The clothes are perhaps my favorite bit. I choose to reclaim old clothes, knit sweaters, and re-purpose old baby clothes for my dolls. I’ve used clothing patterns from Kinderbonnets on Etsy, which have been lovely and simple (her shop appears to be on a break until Summer 2019). For sweaters I really this pattern from Bamboletta Dolls (their blog is a treasure trove of wonderful tutorials).

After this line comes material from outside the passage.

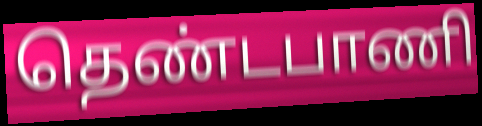
தெண்டபாணி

The book where I get my patterns from is Making Waldorf Dolls by Maricristin Sealey. (I believe this is the same book). There are so many patterns available online, but I wanted to make dolls that were traditional and therefore (usually) more simple to construct. Again, there are so many options available and I do look forward to trying some other modern patterns someday. I’ve watched countless YouTube videos on creating the head for a Waldorf doll (arguably one of the most technically challenging bits) but this tutorial from Faith & String was very helpful. After my first doll, I decided to try doing some needle felting on the cheeks (inspired by the absolutely breathtaking Waldorf-inspired dolls made by Fig & Me). The needle felting was a lot of trial and error, but I’m really pleased with how it’s turned out on my most recent doll, DeeDee. For DeeDee’s hair, I used this tutorial from Bamboletta Dolls and chose an appropriate yarn length and volume based on the size of my doll.

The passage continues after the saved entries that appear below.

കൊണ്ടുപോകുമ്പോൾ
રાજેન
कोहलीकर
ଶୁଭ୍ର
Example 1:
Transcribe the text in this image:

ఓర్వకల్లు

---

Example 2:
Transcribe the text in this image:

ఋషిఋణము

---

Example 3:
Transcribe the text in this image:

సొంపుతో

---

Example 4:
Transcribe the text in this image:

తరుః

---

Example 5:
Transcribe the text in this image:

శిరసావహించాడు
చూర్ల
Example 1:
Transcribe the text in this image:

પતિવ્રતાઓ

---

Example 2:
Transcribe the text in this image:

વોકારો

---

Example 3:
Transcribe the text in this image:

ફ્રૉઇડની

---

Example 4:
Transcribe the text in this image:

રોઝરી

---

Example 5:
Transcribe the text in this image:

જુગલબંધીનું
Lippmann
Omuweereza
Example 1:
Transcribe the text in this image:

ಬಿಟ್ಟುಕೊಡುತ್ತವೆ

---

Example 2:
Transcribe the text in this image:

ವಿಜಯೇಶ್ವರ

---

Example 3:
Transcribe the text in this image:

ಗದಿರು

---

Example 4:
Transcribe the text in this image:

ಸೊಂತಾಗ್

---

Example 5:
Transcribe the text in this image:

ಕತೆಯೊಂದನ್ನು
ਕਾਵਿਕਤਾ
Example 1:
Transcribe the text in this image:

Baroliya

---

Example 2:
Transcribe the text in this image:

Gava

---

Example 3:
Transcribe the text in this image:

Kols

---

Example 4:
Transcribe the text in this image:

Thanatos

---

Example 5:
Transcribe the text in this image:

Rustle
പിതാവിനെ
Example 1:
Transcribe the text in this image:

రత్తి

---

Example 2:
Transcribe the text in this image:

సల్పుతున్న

There’s a huge difference in skills between my first doll, Lisa, and my most recent. I was worried that my oldest would be jealous of my youngest for having a doll that is so much bigger and more skillfully sewn, but I didn’t need to worry. Lisa (my first doll) is a possession prized above all others, and that makes my heart happy. I’ve made two “full-sized” Waldorf dolls and countless miniature ones, but I think my most cuddly dolls were the fairies I made from a recycled cashmere sweater and roving scraps for Christmas 2017. In a flurry of thread and wool, I made those dolls in about an hour on Christmas Eve, after everyone had gone to bed!
I hope that if you’re considering making a Waldorf-inspired doll that this has helped you find some resources and inspired you to be creative. Happy crafting!